[Opening GIVEN DATA section]

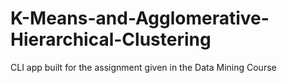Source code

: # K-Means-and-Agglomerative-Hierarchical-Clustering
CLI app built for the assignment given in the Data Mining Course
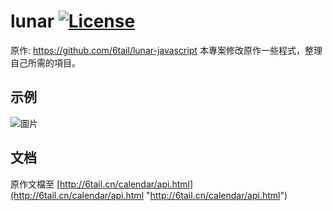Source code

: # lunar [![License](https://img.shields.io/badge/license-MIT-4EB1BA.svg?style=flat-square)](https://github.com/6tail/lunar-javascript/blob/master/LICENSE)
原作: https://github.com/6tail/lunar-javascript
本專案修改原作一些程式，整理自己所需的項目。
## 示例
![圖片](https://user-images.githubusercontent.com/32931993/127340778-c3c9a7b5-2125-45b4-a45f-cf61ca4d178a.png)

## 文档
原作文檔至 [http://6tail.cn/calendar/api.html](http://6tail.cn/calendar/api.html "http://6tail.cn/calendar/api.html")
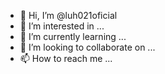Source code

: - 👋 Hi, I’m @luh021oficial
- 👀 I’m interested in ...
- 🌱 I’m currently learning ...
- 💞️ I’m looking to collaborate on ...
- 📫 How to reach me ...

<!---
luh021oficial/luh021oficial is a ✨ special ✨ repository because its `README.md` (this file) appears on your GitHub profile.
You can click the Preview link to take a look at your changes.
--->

[Closing GIVEN DATA section]
[Opening GIVEN DATA section]

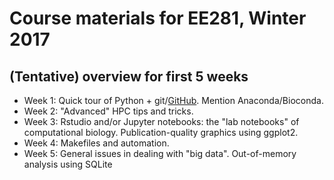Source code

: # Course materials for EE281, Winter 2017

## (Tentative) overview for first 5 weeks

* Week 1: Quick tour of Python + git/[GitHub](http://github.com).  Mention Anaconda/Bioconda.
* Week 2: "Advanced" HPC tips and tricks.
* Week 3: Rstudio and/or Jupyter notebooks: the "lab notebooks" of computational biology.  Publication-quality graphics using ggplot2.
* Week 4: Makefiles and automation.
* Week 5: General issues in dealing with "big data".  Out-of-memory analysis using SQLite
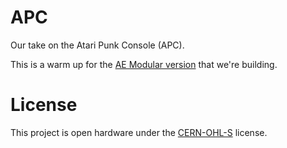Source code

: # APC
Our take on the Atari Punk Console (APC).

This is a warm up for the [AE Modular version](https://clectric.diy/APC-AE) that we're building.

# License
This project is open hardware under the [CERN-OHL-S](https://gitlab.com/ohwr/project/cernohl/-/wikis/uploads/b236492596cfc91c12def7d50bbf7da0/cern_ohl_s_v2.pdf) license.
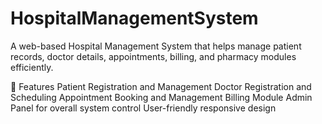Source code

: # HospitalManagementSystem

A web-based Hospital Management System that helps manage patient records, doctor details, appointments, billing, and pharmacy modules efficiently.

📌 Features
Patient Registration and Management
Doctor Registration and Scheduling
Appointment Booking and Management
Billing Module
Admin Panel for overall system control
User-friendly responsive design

[Closing GIVEN DATA section]
[Opening GIVEN DATA section]

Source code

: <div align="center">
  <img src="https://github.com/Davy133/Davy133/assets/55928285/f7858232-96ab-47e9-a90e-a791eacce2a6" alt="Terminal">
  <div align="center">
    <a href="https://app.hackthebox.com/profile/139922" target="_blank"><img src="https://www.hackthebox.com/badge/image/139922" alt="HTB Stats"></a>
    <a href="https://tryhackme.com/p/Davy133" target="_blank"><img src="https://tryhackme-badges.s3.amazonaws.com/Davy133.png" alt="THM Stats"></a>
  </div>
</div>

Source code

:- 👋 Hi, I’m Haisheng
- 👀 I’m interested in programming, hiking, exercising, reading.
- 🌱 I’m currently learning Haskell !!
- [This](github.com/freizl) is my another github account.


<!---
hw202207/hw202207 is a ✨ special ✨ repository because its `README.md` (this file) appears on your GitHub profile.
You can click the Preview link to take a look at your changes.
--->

[Closing GIVEN DATA section]

ABOUT THIS TASK:
I'd like the lines above from the one with "Appointment Booking and Management" up to and including the one with "User-friendly responsive design" copied exactly, with no other lines.

TASK OUTPUT:
Appointment Booking and Management
Billing Module
Admin Panel for overall system control
User-friendly responsive design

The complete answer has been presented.